# Your task:
Copy every row below word for word, leaving out the pictures.

# Records shown:
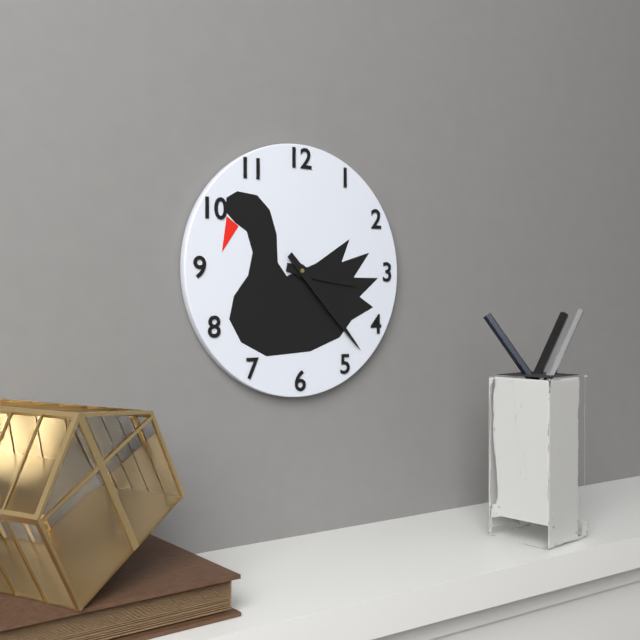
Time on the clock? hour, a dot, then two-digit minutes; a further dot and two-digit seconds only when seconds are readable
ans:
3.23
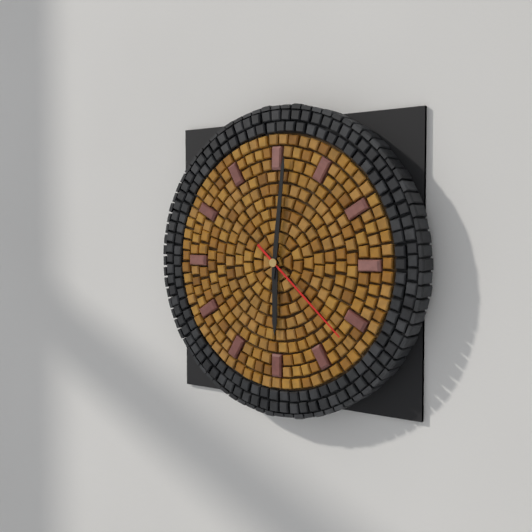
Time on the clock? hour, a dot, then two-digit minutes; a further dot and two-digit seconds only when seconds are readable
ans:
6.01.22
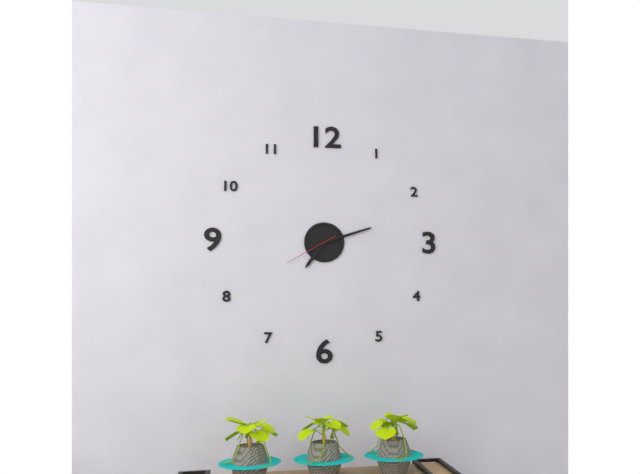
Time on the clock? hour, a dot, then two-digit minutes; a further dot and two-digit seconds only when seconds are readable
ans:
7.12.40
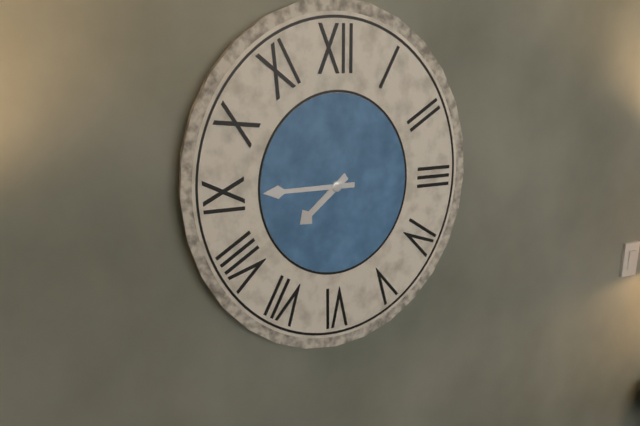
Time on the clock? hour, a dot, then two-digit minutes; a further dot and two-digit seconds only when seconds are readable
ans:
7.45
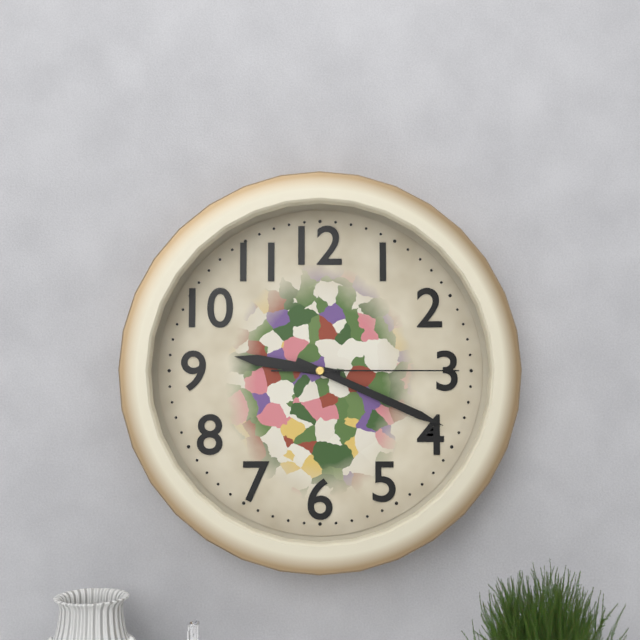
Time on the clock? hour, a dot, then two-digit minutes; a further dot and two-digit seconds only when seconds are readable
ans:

# Solution to this task:
Time on the clock? hour, a dot, then two-digit minutes; a further dot and two-digit seconds only when seconds are readable
ans:
3.23
Time on the clock? hour, a dot, then two-digit minutes; a further dot and two-digit seconds only when seconds are readable
ans:
6.01.22
Time on the clock? hour, a dot, then two-digit minutes; a further dot and two-digit seconds only when seconds are readable
ans:
7.12.40
Time on the clock? hour, a dot, then two-digit minutes; a further dot and two-digit seconds only when seconds are readable
ans:
7.45
Time on the clock? hour, a dot, then two-digit minutes; a further dot and two-digit seconds only when seconds are readable
ans:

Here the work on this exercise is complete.